- **Exercise objective**:
In the rows below, reproduce everything from the line containing "rằng giờ đây" down to the line containing "không còn đề", both of those lines included, keeping every line unchanged.

[Saved entries]
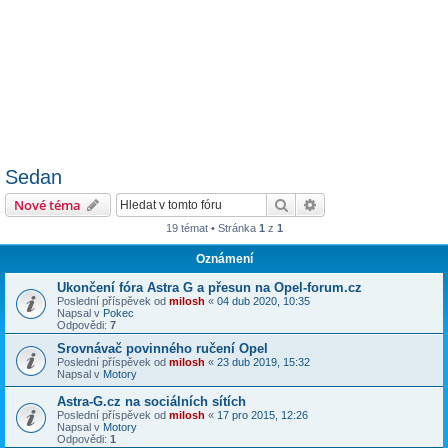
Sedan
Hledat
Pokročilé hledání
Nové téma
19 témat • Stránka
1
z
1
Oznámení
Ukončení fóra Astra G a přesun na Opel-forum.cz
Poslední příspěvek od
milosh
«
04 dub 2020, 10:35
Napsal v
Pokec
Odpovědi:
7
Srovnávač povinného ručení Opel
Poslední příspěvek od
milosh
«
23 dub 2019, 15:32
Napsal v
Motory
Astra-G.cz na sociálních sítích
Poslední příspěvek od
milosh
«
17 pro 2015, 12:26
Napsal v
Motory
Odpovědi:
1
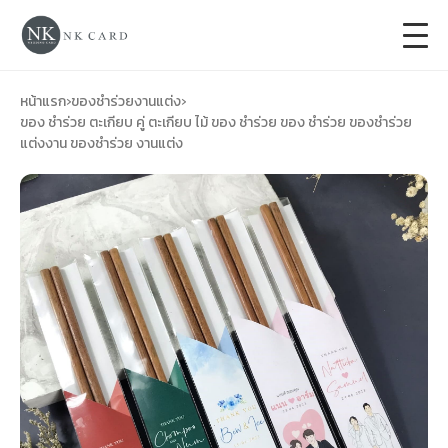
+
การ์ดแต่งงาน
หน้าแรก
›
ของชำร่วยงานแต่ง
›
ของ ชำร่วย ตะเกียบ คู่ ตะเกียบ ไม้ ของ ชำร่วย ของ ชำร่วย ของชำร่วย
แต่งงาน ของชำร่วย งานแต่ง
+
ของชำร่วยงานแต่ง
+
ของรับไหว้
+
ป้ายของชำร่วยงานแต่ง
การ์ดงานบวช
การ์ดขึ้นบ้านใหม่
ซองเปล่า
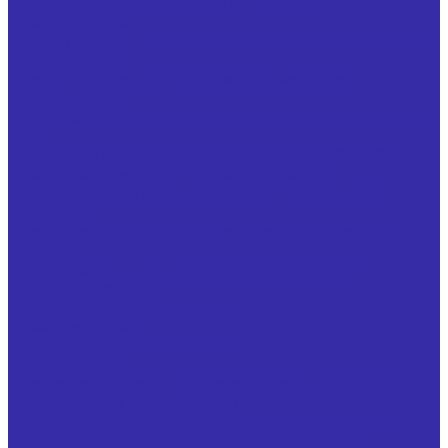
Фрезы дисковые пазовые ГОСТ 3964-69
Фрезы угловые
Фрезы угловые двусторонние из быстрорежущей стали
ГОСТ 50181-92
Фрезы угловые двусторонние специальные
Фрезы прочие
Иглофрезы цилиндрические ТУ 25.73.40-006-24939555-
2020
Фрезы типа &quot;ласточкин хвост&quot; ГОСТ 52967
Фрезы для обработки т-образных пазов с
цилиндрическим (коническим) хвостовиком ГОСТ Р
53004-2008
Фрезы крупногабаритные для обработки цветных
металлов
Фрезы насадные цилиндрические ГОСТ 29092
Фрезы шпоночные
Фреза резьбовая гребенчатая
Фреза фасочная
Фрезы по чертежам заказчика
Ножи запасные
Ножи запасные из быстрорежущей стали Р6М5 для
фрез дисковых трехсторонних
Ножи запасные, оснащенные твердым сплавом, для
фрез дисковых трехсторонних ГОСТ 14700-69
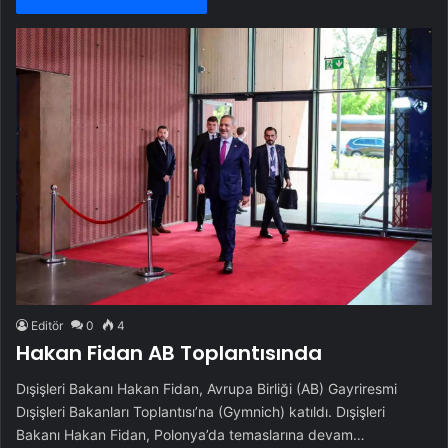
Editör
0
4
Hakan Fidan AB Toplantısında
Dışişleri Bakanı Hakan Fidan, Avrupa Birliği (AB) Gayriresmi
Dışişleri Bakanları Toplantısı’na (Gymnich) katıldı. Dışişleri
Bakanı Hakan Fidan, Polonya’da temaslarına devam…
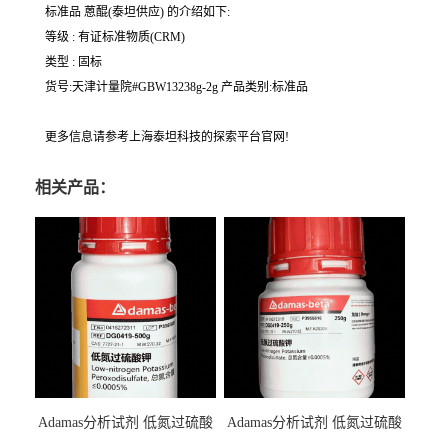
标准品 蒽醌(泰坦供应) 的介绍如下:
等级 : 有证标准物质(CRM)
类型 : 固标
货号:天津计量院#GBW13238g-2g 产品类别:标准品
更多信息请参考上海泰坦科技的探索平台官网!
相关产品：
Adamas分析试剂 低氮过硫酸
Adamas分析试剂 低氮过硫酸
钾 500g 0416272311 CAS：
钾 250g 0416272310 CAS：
...
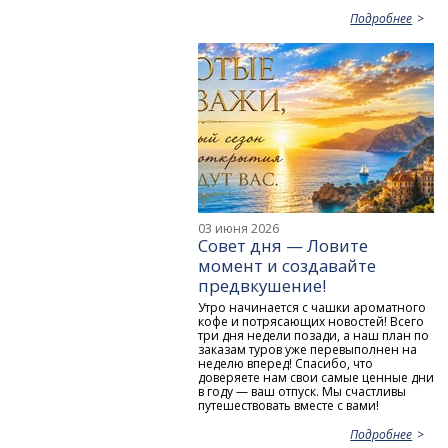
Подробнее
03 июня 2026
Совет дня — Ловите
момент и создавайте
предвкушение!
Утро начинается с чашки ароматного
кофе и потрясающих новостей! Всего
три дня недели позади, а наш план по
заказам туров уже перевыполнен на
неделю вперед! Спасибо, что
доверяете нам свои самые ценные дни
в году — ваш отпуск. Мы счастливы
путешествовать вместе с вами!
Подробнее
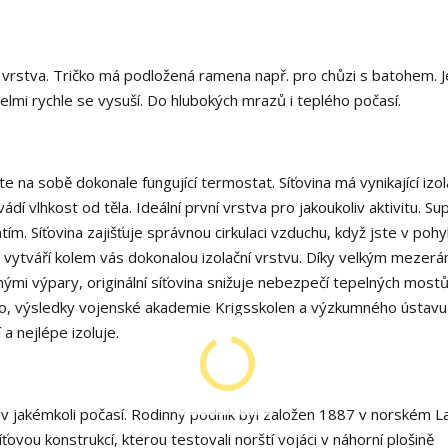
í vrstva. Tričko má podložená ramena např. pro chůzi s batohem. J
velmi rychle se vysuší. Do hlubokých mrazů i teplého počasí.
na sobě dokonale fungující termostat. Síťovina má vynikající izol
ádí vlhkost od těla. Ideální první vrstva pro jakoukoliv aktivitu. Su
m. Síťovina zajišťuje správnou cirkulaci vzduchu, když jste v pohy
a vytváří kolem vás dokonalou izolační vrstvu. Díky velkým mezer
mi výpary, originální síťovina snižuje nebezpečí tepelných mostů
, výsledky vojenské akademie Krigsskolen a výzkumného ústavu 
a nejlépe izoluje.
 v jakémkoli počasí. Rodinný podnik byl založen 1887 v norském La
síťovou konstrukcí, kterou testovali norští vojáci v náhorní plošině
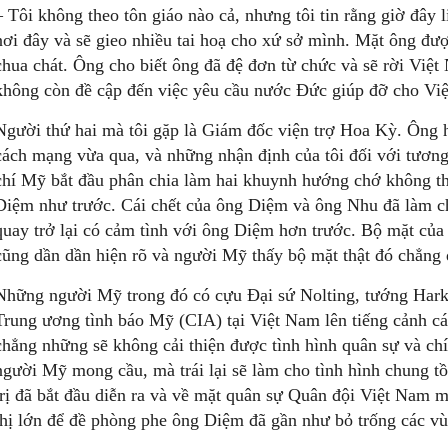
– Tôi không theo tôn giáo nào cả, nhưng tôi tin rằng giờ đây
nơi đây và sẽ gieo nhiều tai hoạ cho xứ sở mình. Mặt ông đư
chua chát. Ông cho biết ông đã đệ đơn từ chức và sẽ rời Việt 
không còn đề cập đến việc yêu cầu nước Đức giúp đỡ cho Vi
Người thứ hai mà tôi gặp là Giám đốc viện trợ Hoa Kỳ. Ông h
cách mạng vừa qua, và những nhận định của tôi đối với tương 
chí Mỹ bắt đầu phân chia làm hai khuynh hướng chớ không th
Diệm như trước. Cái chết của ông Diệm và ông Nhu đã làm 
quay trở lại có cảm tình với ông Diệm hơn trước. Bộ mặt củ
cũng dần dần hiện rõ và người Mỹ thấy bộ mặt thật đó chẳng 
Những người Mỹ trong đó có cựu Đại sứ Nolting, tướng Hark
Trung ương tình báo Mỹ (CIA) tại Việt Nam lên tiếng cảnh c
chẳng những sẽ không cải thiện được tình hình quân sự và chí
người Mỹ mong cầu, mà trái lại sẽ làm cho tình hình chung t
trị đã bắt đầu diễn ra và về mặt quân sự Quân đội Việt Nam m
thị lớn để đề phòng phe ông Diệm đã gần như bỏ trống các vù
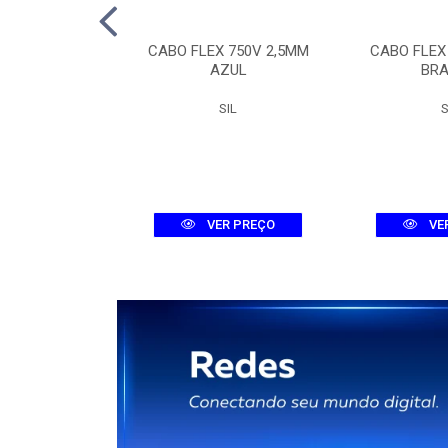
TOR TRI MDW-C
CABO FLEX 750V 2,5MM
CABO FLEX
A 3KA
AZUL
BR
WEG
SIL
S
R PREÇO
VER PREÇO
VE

- **Answer to the exercise**:
– Tôi không theo tôn giáo nào cả, nhưng tôi tin rằng giờ đây
nơi đây và sẽ gieo nhiều tai hoạ cho xứ sở mình. Mặt ông đư
chua chát. Ông cho biết ông đã đệ đơn từ chức và sẽ rời Việt 
không còn đề cập đến việc yêu cầu nước Đức giúp đỡ cho Vi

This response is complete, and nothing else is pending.